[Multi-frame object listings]
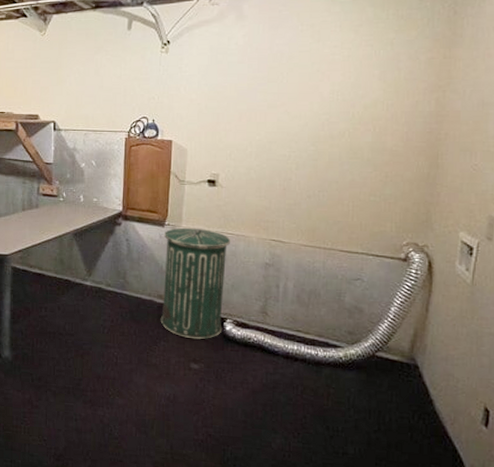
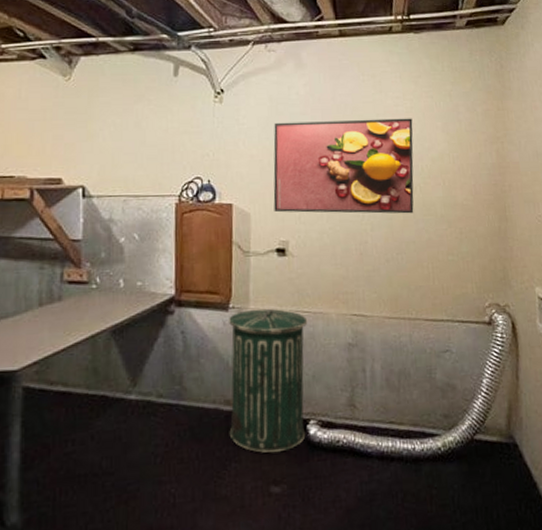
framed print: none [208,66,349,156] -> present [273,118,414,214]

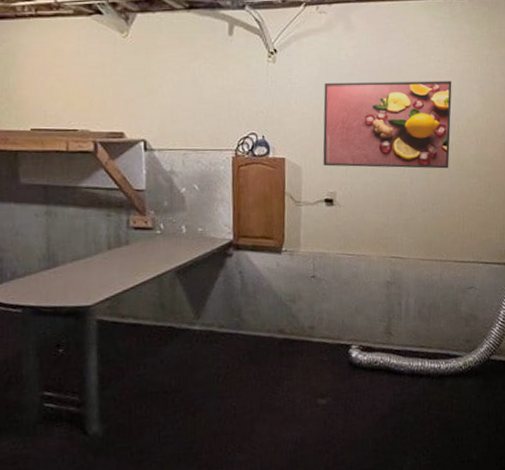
trash can: present [228,309,308,454] -> none [281,252,352,373]

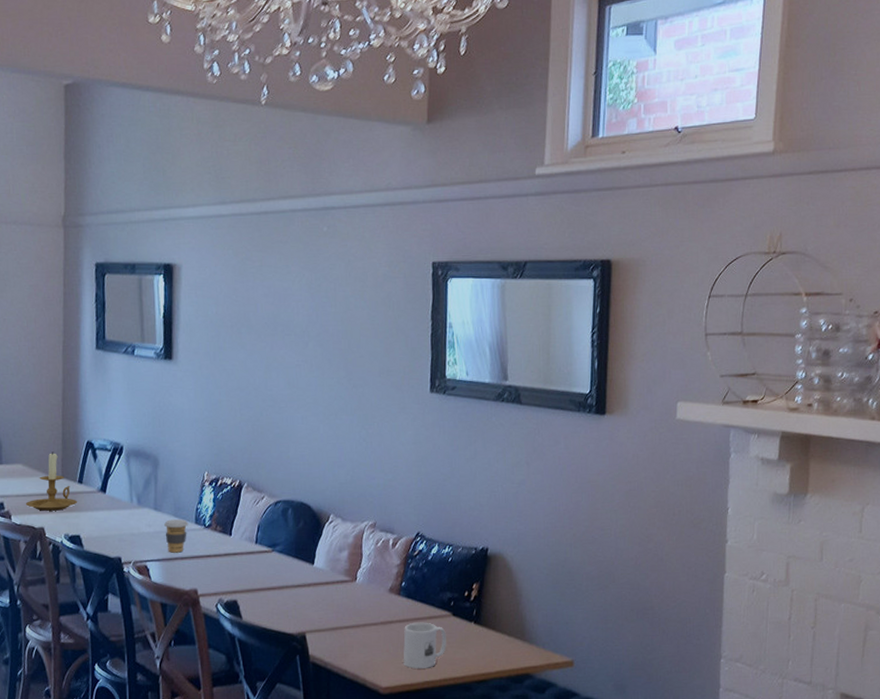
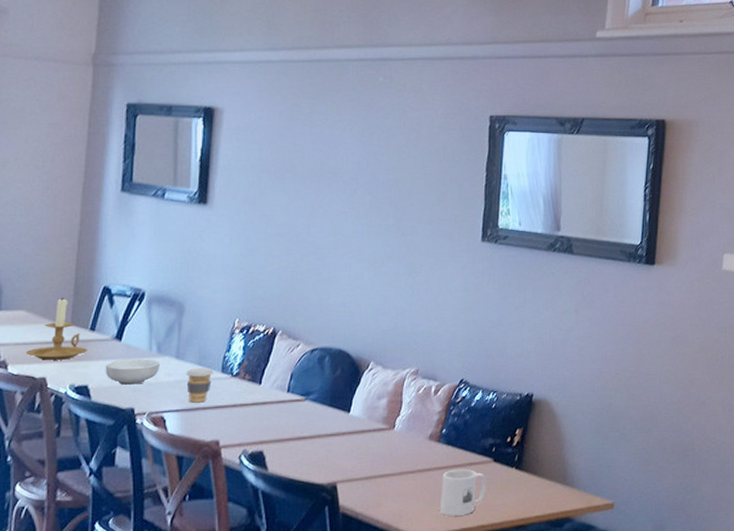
cereal bowl: none [93,510,141,535] -> present [105,359,160,385]

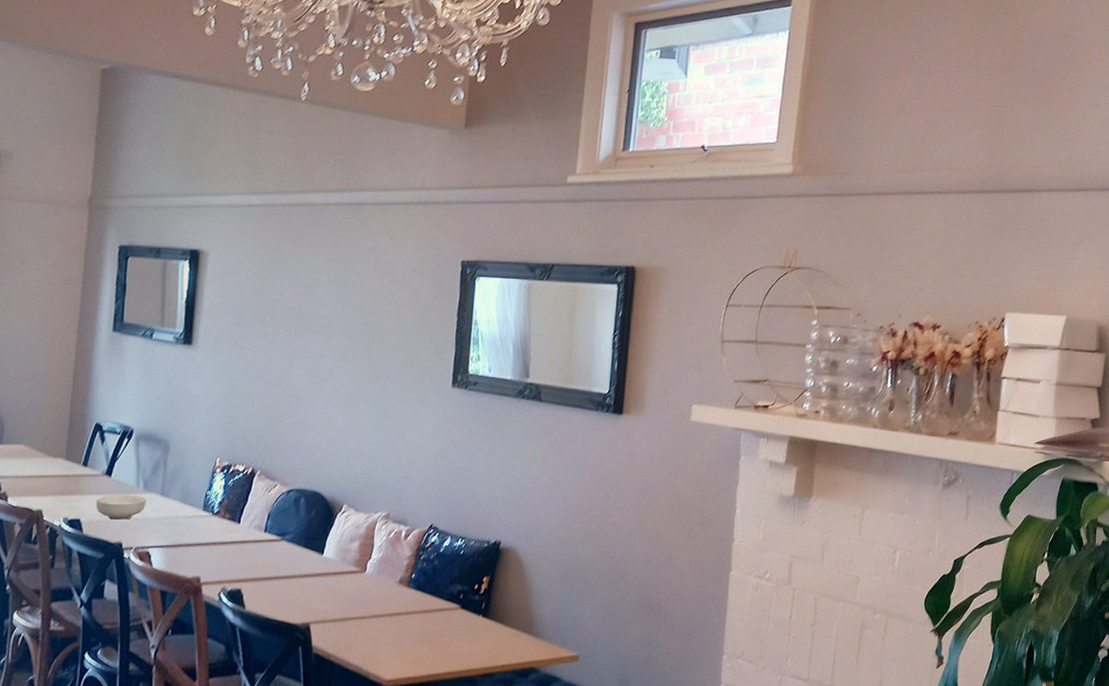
candle holder: present [25,297,88,360] -> none [24,433,81,493]
coffee cup: present [186,368,215,403] -> none [170,505,197,539]
mug: present [439,469,486,517] -> none [408,614,453,662]

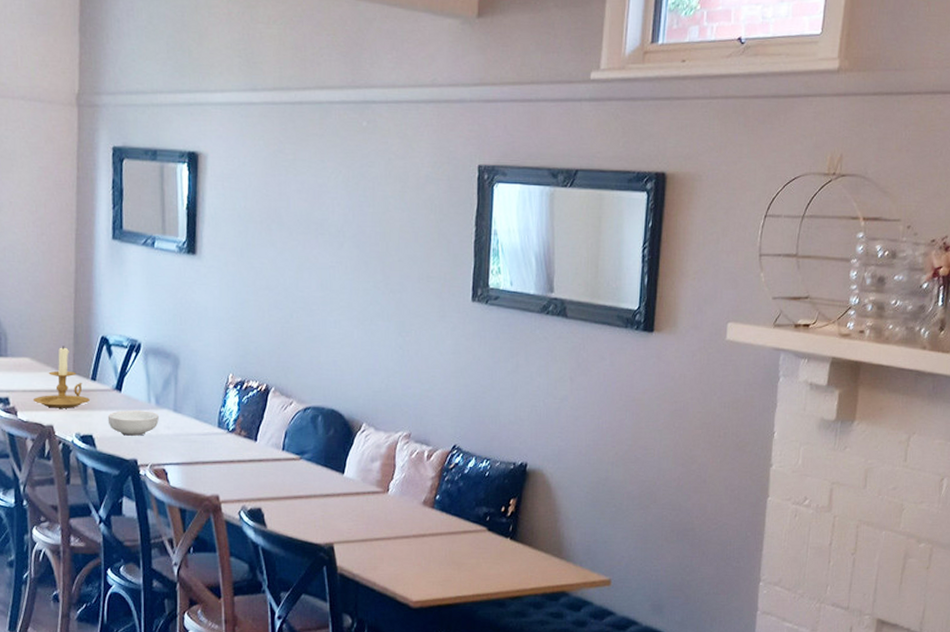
candle holder: none [24,433,81,493] -> present [32,346,91,408]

- [To do] Show every line of the data that includes the string "candle".

- [Answer to this exercise]
candle holder: present [25,297,88,360] -> none [24,433,81,493]
candle holder: none [24,433,81,493] -> present [32,346,91,408]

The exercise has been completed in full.